_PROBLEM TO WORK ON_
So that nothing is lost, write out all the lines below exactly.

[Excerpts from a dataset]
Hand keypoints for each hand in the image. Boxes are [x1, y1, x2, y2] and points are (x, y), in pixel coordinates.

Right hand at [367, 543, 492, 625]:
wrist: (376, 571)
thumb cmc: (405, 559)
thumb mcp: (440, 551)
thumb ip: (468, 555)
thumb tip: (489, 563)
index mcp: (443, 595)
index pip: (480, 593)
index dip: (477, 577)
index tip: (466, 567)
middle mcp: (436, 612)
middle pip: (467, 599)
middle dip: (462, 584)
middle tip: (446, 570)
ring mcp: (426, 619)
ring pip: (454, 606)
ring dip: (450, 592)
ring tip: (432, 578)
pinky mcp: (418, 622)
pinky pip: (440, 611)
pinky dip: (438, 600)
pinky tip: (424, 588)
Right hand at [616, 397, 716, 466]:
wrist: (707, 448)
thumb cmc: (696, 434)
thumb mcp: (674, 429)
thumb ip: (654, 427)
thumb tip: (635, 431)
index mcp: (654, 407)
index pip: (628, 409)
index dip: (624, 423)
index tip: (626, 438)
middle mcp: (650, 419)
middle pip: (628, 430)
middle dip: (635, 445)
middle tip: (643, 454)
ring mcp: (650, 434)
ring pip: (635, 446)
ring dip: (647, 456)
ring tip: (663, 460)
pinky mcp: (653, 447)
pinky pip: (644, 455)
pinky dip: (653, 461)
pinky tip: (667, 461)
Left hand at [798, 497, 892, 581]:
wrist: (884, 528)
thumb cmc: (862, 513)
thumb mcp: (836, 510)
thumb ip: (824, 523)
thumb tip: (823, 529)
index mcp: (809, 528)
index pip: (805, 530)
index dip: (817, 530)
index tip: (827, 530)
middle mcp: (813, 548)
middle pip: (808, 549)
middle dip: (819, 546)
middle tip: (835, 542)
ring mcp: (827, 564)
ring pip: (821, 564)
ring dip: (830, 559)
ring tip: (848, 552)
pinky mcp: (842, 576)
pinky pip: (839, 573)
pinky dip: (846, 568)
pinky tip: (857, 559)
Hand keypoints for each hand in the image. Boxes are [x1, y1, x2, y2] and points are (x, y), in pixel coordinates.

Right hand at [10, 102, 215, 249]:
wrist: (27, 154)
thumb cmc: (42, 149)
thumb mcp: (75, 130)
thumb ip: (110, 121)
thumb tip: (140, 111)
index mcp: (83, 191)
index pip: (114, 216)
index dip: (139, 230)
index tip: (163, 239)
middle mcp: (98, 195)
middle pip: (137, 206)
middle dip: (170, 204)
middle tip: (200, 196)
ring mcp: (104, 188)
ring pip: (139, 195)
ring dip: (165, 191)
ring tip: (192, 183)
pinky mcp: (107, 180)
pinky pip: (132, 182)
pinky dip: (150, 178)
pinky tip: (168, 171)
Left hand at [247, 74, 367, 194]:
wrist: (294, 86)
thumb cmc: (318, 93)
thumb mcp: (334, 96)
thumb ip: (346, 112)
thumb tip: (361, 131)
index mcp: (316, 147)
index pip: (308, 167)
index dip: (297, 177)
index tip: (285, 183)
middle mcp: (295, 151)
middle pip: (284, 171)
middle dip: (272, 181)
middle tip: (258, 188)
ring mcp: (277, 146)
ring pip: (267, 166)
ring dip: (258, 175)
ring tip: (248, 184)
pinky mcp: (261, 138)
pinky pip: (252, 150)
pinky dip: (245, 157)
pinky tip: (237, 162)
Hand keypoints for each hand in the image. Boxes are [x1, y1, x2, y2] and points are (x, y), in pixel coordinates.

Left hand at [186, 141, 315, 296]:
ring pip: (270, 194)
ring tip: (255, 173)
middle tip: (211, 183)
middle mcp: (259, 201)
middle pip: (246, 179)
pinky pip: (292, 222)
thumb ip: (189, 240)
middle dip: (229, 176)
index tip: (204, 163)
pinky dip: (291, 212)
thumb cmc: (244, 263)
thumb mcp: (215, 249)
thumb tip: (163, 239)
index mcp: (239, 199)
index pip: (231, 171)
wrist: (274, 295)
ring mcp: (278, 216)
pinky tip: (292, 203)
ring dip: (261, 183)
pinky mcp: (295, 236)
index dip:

_EXERCISE RESULT_
Hand keypoints for each hand in the image. Boxes are [x1, y1, x2, y2] and points are (x, y), in pixel coordinates.

Right hand at [367, 543, 492, 625]:
wrist: (376, 571)
thumb cmc: (405, 559)
thumb mcp: (440, 551)
thumb ip: (468, 555)
thumb tip: (489, 563)
index mcp: (443, 595)
index pip: (480, 593)
index dip: (477, 577)
index tip: (466, 567)
middle mcp: (436, 612)
middle pip: (467, 599)
middle dip: (462, 584)
middle tip: (446, 570)
ring mcp: (426, 619)
ring pip: (454, 606)
ring dip: (450, 592)
ring tip: (432, 578)
pinky mcp: (418, 622)
pinky pip: (440, 611)
pinky dip: (438, 600)
pinky tip: (424, 588)
Right hand at [616, 397, 716, 466]:
wrist: (707, 448)
thumb cmc: (696, 434)
thumb mcp: (674, 429)
thumb ip: (654, 427)
thumb tip: (635, 431)
index mcp: (654, 407)
index pip: (628, 409)
index dip: (624, 423)
index tip: (626, 438)
middle mcp: (650, 419)
middle pip: (628, 430)
middle dip: (635, 445)
middle tip: (643, 454)
ring mcp: (650, 434)
ring pip: (635, 446)
ring dip: (647, 456)
ring tip: (663, 460)
pinky mcp: (653, 447)
pinky pip: (644, 455)
pinky dip: (653, 461)
pinky tip: (667, 461)
Left hand at [798, 497, 892, 581]:
wrist: (884, 528)
thumb cmc: (862, 513)
thumb mcp: (836, 510)
thumb ip: (824, 523)
thumb tip: (823, 529)
index mcp: (809, 528)
index pip: (805, 530)
index dip: (817, 530)
index tip: (827, 530)
middle mcp: (813, 548)
middle pip: (808, 549)
middle dip: (819, 546)
middle tip: (835, 542)
ring mcp: (827, 564)
ring pip: (821, 564)
ring dip: (830, 559)
ring tip: (848, 552)
pinky mcp: (842, 576)
pinky pip: (839, 573)
pinky dip: (846, 568)
pinky tip: (857, 559)
Hand keypoints for each hand in the image. Boxes are [x1, y1, x2, y2] and points are (x, y), in pixel coordinates.

Right hand at [10, 102, 215, 249]:
wrist: (27, 154)
thumb cmc: (42, 149)
thumb mcp: (75, 130)
thumb ip: (110, 121)
thumb tip: (140, 111)
index mcp: (83, 191)
index pip: (114, 216)
index dip: (139, 230)
index tip: (163, 239)
middle mcp: (98, 195)
middle pip: (137, 206)
middle dip: (170, 204)
middle tip: (200, 196)
ring mcp: (104, 188)
ring pip: (139, 195)
ring dip: (165, 191)
ring tip: (192, 183)
pinky mcp: (107, 180)
pinky pip: (132, 182)
pinky dip: (150, 178)
pinky tip: (168, 171)
Left hand at [247, 74, 367, 194]:
wrist: (294, 86)
thumb cmc: (318, 93)
thumb mcp: (334, 96)
thumb ip: (346, 112)
thumb tip: (361, 131)
index mcp: (316, 147)
index pip: (308, 167)
index dip: (297, 177)
index tip: (285, 183)
middle mcp: (295, 151)
middle pip: (284, 171)
middle dip: (272, 181)
middle tip: (258, 188)
ring mcp: (277, 146)
ring pip: (267, 166)
ring dip: (258, 175)
ring tip: (248, 184)
pinky mcp: (261, 138)
pinky pip: (252, 150)
pinky dip: (245, 157)
pinky tip: (237, 162)
Hand keypoints for each hand in the image. Boxes are [x1, y1, x2, y2] and points are (x, y), in pixel coordinates.

Left hand at [186, 141, 315, 296]:
ring pip: (270, 194)
ring tip: (255, 173)
middle tip: (211, 183)
middle mcp: (259, 201)
middle pip: (246, 179)
pinky pip: (292, 222)
thumb ip: (189, 240)
middle dip: (229, 176)
index tip: (204, 163)
pinky dip: (291, 212)
thumb cmc: (244, 263)
thumb mcp: (215, 249)
thumb tip: (163, 239)
index mcp: (239, 199)
index pip: (231, 171)
wrist: (274, 295)
ring mcp: (278, 216)
pinky tip: (292, 203)
ring dip: (261, 183)
pinky mcp: (295, 236)
index dip:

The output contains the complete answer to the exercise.